Gli eroi a 5 Stelle della comicità

Non ho avuto il “privilegio” di seguire in diretta l’accaduto, ma quando ne hanno dato notizia gli organi di stampa stentavo a crederci. Mi riferisco ad un passaggio dell’intervista realizzata all’ex ministro dell’Istruzione, Lorenzo Fioramonti, da Lucia Annunziata, nel corso del talk pomeridiano dalla stessa condotto, in onda la domenica su Rai 3.

Sul tema ancora caldo delle dimissioni dell’esponente grillino, assai noto per essere l’artefice delle imposte etiche su bibite e merendine, c’è stato questo inverosimile botta e risposta: “Lei ha minacciato di dimettersi ancora prima di giurare, da ministro. Poi perché si è dimesso prima di Natale? Che cosa è successo?”.

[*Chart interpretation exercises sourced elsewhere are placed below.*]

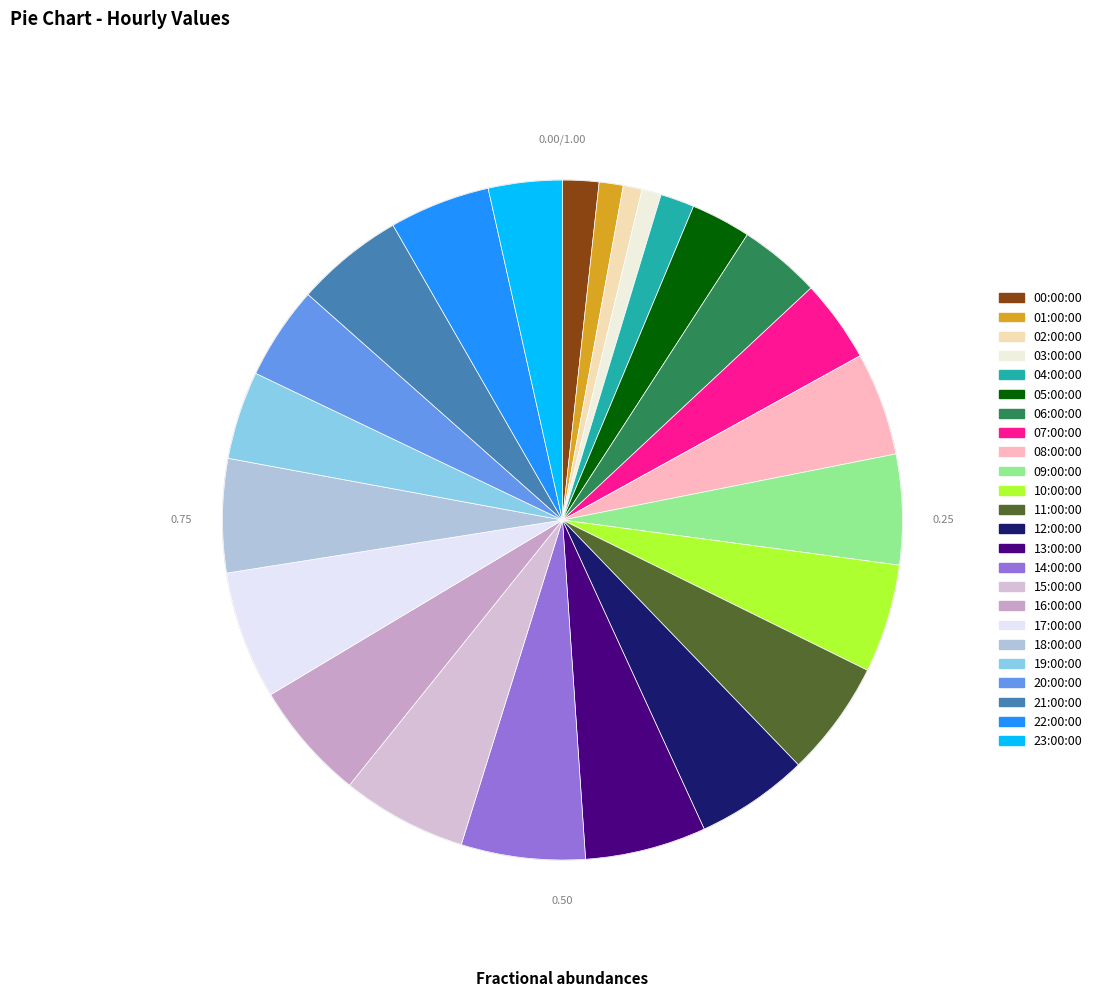

The 19:00:00 slice represents 4% of the pie. True or false?

True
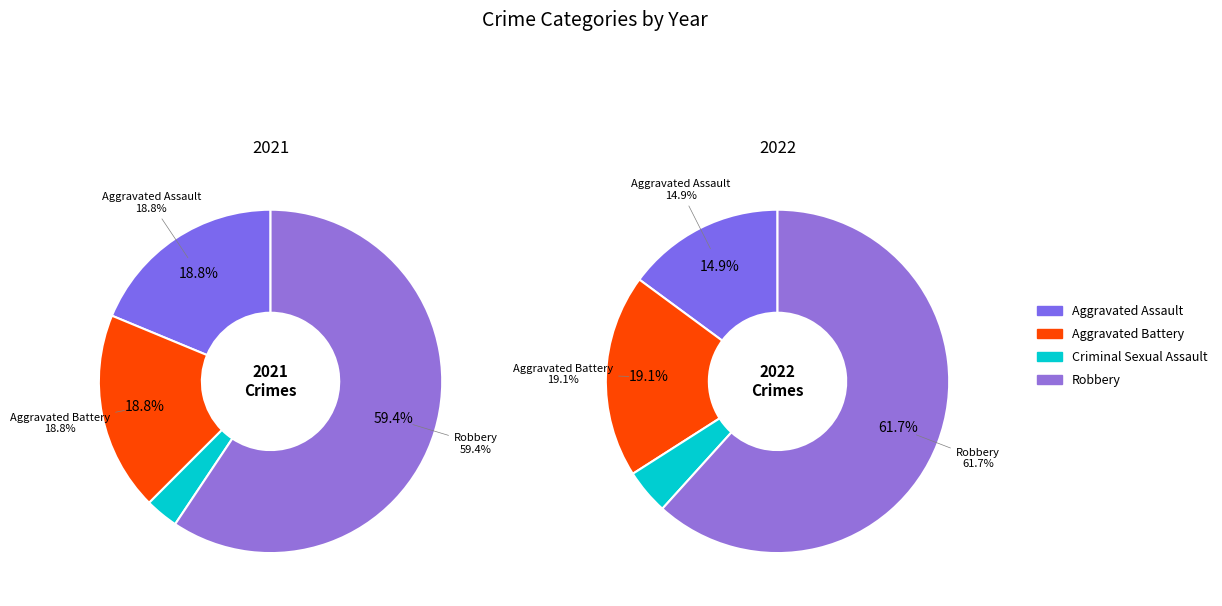

How many slices are in this pie chart?

4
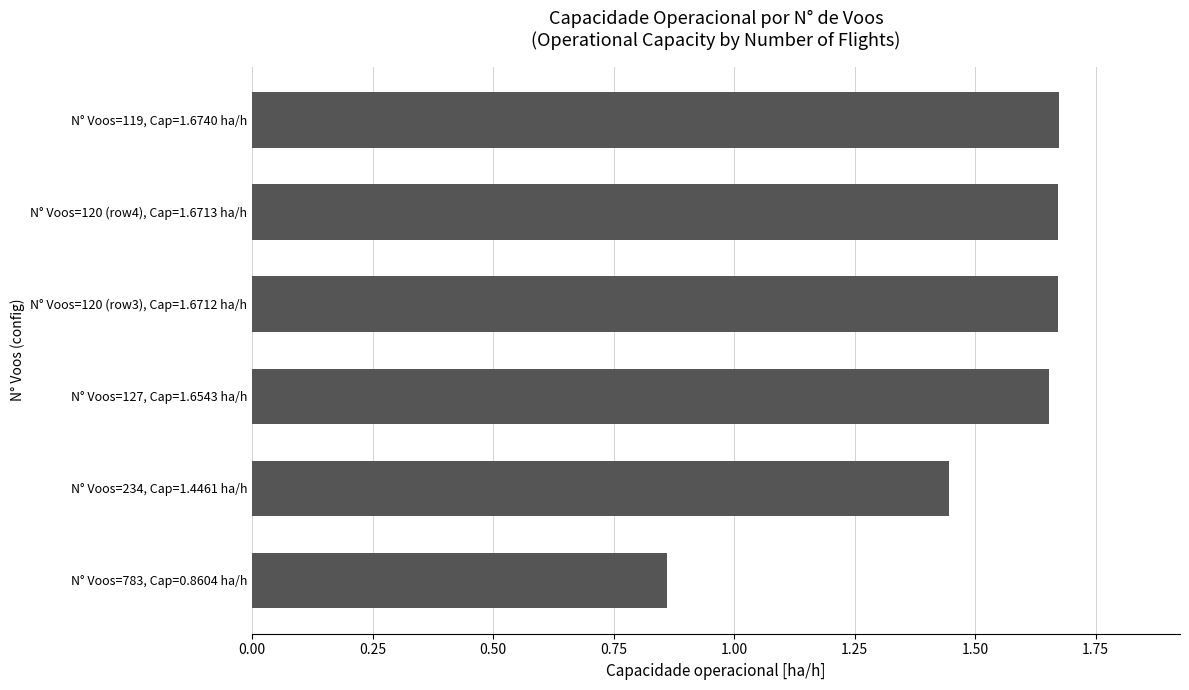

At which label is the value closest to 1?

N° Voos=783, Cap=0.8604 ha/h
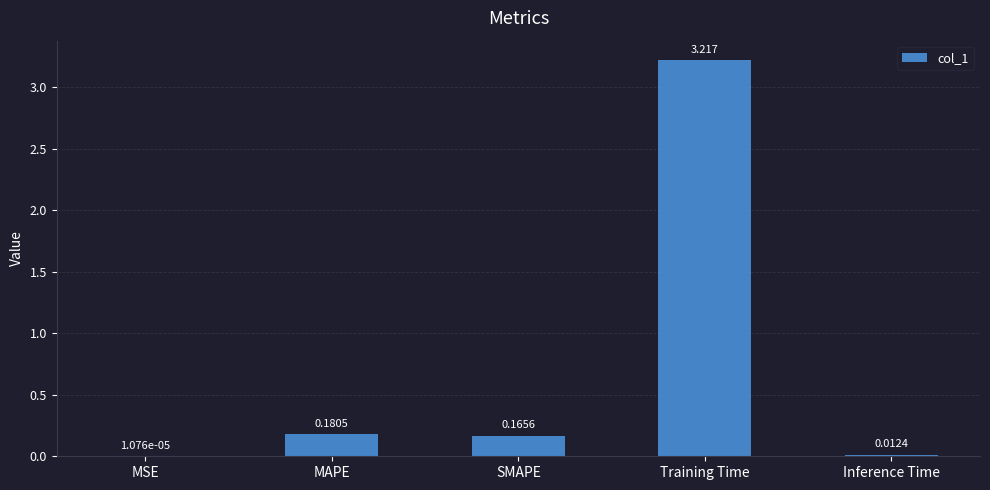

What is the average value?

0.7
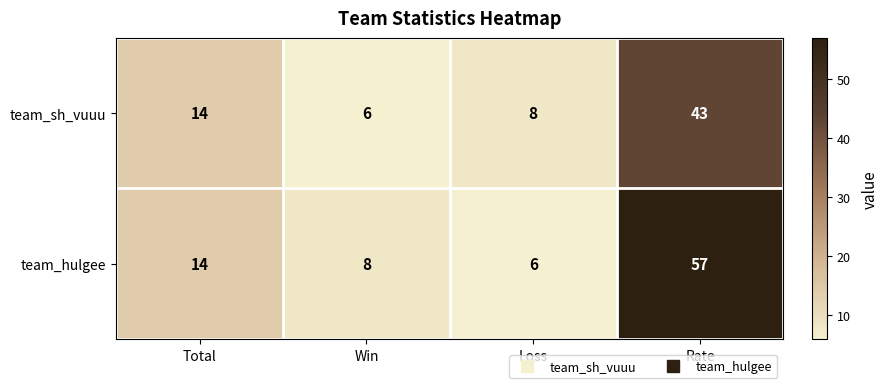

Reading left to right, transcribe all the data shown in this chart.

team_sh_vuuu: 14	6	8	43
team_hulgee: 14	8	6	57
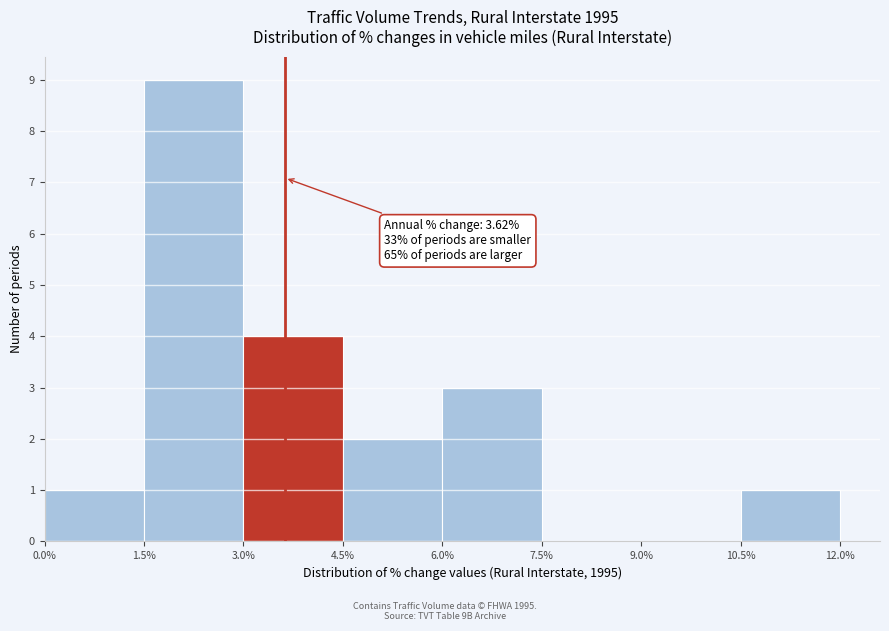

Over which range of the x-axis is the bar tallest?

1.5% to 3.0%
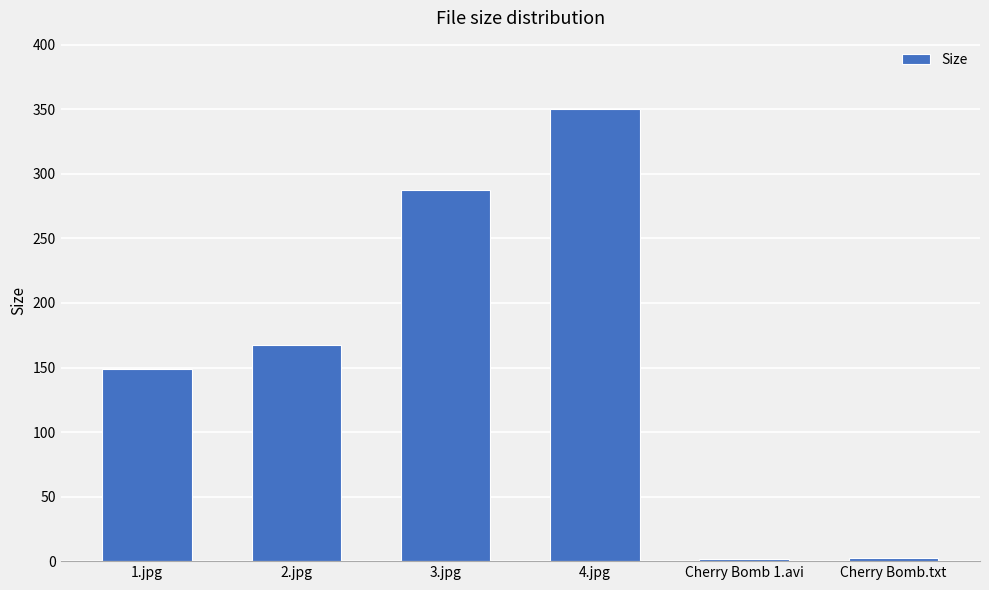

What is the change in value from 1.jpg to 4.jpg?

+201.8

“Io l’avevo sempre detto – ha risposto Fioramonti – entro Natale, entro la Legge di bilancio, io il 23 di dicembre dopo una serie di interlocuzioni con il Presidente del Consiglio nelle settimane precedenti ho mandato una lettera dicendo: ‘a questo punto se non cambiano le condizioni, non posso fare altro che dimettermi dal mio ruolo’. E poi è stato Palazzo Chigi ad annunciare le mie dimissioni qualche giorno dopo”.

Dunque, stando così le cose sembrerebbe che questo ennesimo genio incompreso a 5 Stelle, il quale come è noto voleva depredare di altri tre miliardi il già vacillante bilancio pubblico per distribuire le sue personali mancette elettorali, stava solo realizzando una sorta di benefica provocazione, proprio finalizzata alla citata distribuzione di altri debiti, perché in sostanza è di questo che stiamo parlando.

Non voleva affatto andarsene dalla poltrona occupata, bensì solo aumentare la deterrenza della sua già ostentata minaccia, mettendola semplicemente nero su bianco e inviandola a quell’altro buontempone del Presidente del Consiglio. Solo che quest’ultimo non ha assolutamente compreso le vere, nobili intenzioni del suo collega di partito e di Governo, accettandole senza alcun indugio.

Forse al buon Giuseppe Conte, di concerto con le eminenze grigie del Movimento 5 Stelle, non gli sarà parso vero di poter cogliere la palla al balzo, togliendosi di torno un personaggio il cui evidente protagonismo stava diventato intollerabile pure dentro uno dei più scombiccherati esecutivi della storia repubblicana.

Comunque sia andata nelle segrete stanze del potere grillino, sicuramente dipinte di un verde speranza, il ridicolo colpo di coda finale di Fioramonti ci consente di valutare a che livello di infantilismo politico siamo giunti: finge di dimettersi con lo scopo ultimo di raggranellare, per così dire, una manciata di miliardi da un bilancio che già di per sé non sta in piedi per come è stato approntato.

Ed è a gente di tale spessore che un terzo degli italiani poco meno di due anni orsono ha affidato le sorti del Paese. Ogni ulteriore commento sarebbe a questo punto superfluo. Personalmente continuo a consigliare tutti, in attesa che si esaurisca del tutto la fase degli sprovveduti dilettanti allo sbaraglio, di indossare l’elmetto. Potrebbero piovere sulle nostre teste altre grandinate di pesantissime scemenze.